What's great about these classes of objects is that, though some explicit constructions are really involved, there are interesting 'black-box reductions' between many of the families. There's a simple transformation, e.g., taking any sufficiently good expander graph and outputting a good linear error-correcting code. So there are natural 'affinities' between many properties of random structures that allow one to trade between them. I thoroughly recommend, as one studies these objects, to keep a running 'reductions diagram'. These reductions don't usually give the best parameters, but the mere fact that they exist seems important.
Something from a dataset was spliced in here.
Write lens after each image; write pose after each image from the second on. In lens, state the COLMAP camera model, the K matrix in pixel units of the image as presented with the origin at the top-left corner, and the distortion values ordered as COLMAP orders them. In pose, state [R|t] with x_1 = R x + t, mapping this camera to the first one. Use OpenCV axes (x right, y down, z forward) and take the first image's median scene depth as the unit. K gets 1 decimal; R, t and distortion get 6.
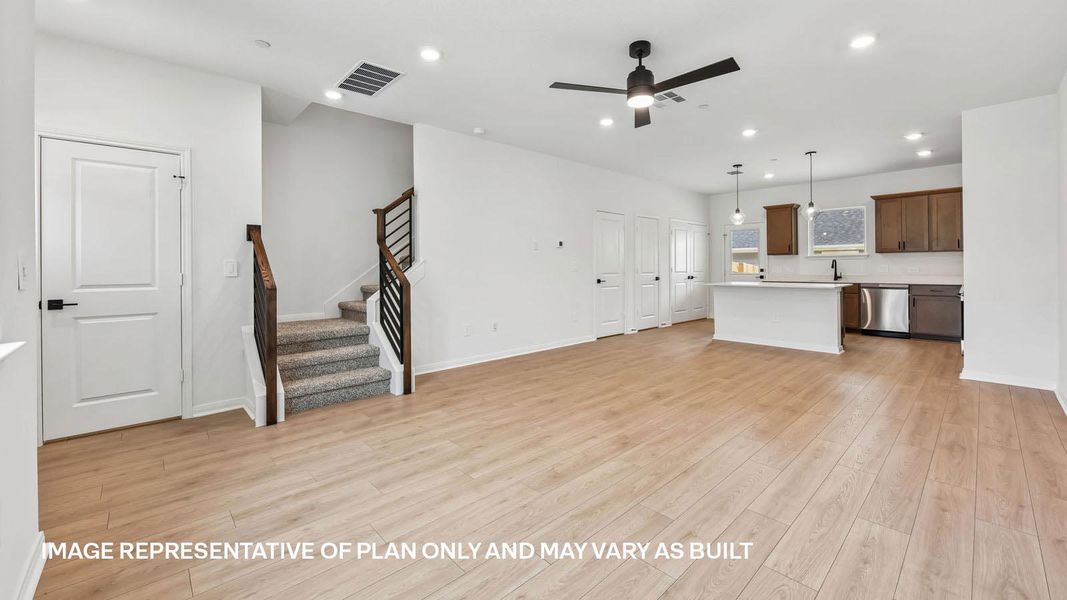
lens RADIAL K [[424.2, 0, 547.9], [0, 424.2, 264.4], [0, 0, 1]] dist [-0.001968, -0.000157]
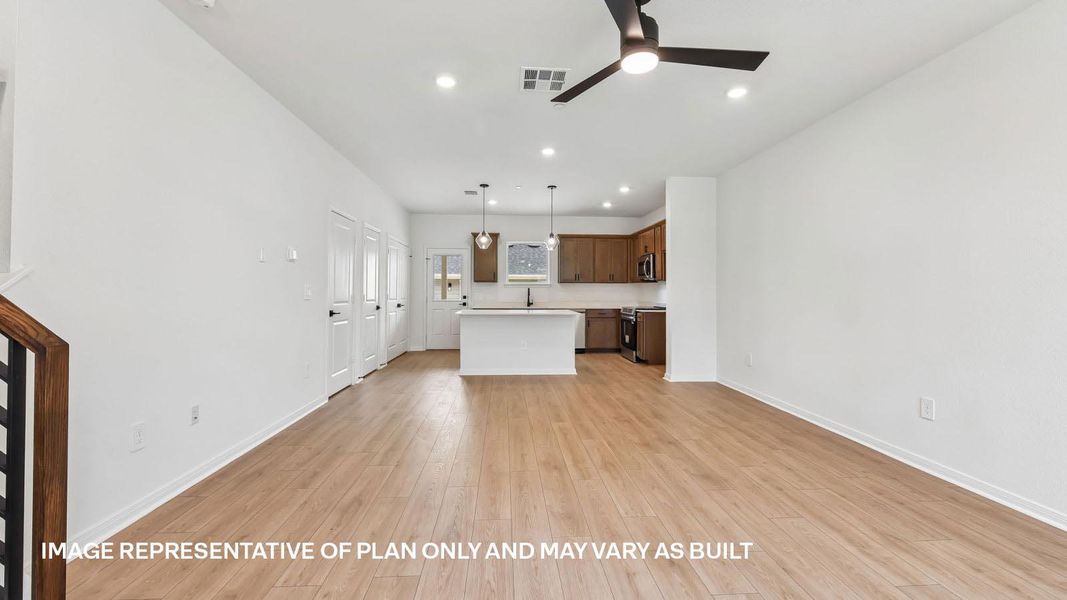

Now let me describe something I came up with (which, however, is probably not new). I think it both illustrates, in a distinct setting from the one described earlier, the 'Coding Thesis' that coding algorithms can undergird a lot of complexity theory, *and* the 'Substitutability Thesis', namely that pseudorandom objects can stand in for each other in many cases. It would be nice to have more examples where something other than coding theory stands in for coding, but mine brings coding in to replace hashing.
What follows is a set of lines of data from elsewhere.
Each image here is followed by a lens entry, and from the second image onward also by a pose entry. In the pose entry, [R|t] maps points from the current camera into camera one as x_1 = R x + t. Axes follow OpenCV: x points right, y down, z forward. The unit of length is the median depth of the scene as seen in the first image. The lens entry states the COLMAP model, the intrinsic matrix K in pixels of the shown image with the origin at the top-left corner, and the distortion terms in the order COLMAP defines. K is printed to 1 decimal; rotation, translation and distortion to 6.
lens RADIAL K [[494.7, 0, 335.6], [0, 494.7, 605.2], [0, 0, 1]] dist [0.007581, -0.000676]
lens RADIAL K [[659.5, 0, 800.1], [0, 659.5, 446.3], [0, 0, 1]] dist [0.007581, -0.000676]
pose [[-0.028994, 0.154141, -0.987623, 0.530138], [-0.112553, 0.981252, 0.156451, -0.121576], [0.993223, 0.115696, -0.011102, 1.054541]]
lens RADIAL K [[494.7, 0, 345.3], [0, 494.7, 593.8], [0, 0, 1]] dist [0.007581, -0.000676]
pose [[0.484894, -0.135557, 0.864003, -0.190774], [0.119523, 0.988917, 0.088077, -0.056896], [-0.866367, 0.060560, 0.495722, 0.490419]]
I will assume that readers are familiar with the result of Valiant & Vazirani that NP is contained in RP^(Parity-P). (If not, see Papadimitriou or Arora.) What always weirded me out is that the 2 proofs I'd read--based on random weight functions and random hyperplanes--both guaranteed the isolation of *unique* solutions with high probability, whereas one might think we could save randomness by settling for the guarantee of just *oddly many* solutions with high probability.

Well, I found an alternative proof (still incomplete) that indeed doesn't guarantee or use isolation. It's all about 'oddification'. The downside is, it doesn't seem to be more randomness-efficient, and, obviously, doesn't prove NP is in RP^USAT. It does, however, use the power of Parity-P in a more essential way than previous proofs.
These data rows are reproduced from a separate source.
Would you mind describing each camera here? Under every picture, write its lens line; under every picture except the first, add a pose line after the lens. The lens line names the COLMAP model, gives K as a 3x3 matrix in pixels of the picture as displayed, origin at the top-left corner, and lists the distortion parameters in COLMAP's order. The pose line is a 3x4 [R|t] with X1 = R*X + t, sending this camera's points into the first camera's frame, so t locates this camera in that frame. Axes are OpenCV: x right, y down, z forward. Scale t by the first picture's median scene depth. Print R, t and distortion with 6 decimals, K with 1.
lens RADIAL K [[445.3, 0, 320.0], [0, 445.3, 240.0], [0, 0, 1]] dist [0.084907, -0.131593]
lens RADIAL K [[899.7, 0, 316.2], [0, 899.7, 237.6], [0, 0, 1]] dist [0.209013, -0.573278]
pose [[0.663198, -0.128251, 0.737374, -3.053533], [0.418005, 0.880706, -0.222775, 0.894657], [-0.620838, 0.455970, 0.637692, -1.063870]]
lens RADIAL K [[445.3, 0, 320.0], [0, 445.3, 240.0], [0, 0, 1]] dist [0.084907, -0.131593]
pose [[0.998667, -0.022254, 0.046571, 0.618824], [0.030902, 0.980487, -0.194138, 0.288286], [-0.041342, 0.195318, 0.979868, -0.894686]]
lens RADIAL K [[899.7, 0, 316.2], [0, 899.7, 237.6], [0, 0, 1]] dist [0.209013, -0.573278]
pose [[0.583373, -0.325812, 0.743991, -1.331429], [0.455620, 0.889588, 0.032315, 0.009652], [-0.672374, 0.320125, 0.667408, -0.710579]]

The proof idea: Let input x of length n to an NP machine M be fixed. Consider the characteristic vector v of length m = 2^(poly(n)) that describes all accepting computations of M on x (assume there are some). Let A be an Rm x m 0-1 matrix for a good linear code (mapping m-bit vectors to Rm-bit vectors). R can be a constant, by an easy existence proof; I am assuming that there is a family of such A for which R is constant and individual entries of A can be computed in time O(log m). I will have to check this, but it seems likely to be true now or in the near future (perhaps using expander codes).

For linear codes, good minimum distance between codewords is equivalent to high number of 1's in any nonzero codeword ENC(v) = Av (all arithmetic mod 2). So Av has many ones; I think we can get a constant fraction in our explicit family.

The algorithm: pick independently at random a few rows a1, ... am of A (each indexed in the range 1 ... Rm, so requiring only poly(n) random bits.) Then, each dot product ai*v can be determined with a Parity-P query (for ai*v = parity of the number of accepting computations whose A-matrix entry, in row i, is 1). If we pick enough and v isn't the zero vector, then with high probability at least one query will come out a 1. If v is zero, of course, all come out zero.

More updates soon to come, hopefully; I'm also learning about Fourier analysis of Boolean functions, with applications to the class AC_0.